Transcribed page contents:
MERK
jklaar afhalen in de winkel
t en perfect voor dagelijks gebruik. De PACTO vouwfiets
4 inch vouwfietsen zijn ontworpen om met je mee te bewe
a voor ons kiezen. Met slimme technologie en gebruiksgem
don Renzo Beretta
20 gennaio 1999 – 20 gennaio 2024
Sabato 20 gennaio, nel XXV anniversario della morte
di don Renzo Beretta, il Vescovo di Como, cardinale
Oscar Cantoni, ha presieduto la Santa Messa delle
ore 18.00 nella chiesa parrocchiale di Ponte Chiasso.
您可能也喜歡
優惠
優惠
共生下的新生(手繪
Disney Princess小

---

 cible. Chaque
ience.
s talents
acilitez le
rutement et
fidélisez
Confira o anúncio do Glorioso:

---

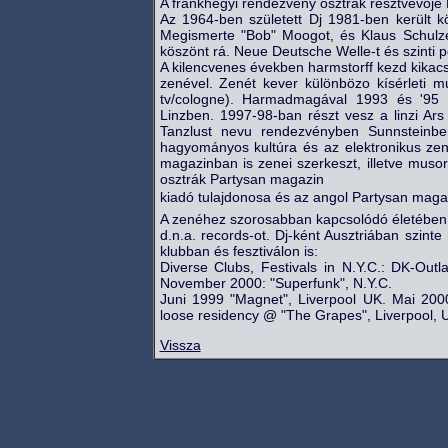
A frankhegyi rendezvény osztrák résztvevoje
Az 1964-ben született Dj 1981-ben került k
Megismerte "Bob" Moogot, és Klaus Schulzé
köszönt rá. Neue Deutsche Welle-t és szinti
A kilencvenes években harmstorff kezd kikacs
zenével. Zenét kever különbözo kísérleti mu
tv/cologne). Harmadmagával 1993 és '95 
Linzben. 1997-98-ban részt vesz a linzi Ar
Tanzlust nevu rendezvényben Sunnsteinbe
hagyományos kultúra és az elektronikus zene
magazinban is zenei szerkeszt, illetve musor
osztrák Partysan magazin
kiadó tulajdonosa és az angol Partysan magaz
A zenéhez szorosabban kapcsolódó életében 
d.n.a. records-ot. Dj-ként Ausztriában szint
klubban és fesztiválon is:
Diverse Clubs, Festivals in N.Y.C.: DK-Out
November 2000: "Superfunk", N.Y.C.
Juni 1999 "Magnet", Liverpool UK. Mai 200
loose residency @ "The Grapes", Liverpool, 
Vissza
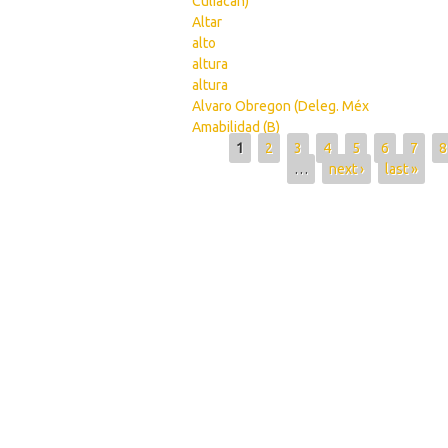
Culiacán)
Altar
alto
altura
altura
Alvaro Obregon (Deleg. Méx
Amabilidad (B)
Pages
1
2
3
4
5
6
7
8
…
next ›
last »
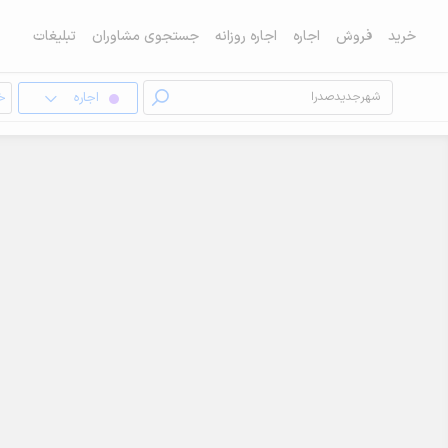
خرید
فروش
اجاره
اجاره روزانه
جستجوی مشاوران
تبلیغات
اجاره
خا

» Work task
Search the records above for the string "Liverpool". Copy every line that contains it.

» Finished exercise
Juni 1999 "Magnet", Liverpool UK. Mai 200
loose residency @ "The Grapes", Liverpool, 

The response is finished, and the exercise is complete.